_Information supplied_:
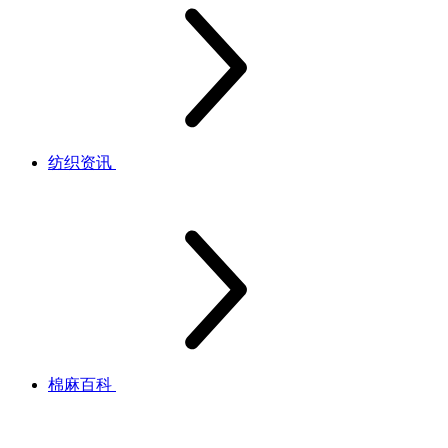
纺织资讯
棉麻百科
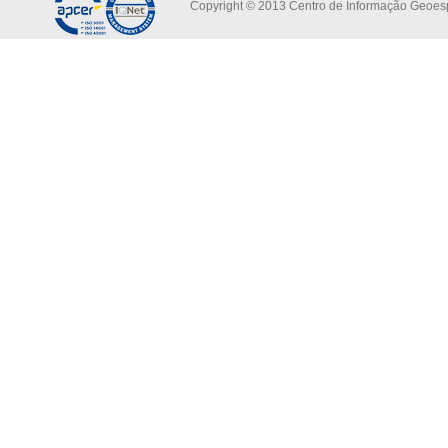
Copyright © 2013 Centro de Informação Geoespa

---

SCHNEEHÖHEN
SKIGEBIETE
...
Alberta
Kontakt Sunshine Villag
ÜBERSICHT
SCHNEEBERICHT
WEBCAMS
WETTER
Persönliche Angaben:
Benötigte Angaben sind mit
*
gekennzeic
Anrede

_What the task requires_:
Among these entries, how many lines include the string "Angaben"? Reply with the number by itself.

_Answer_:
2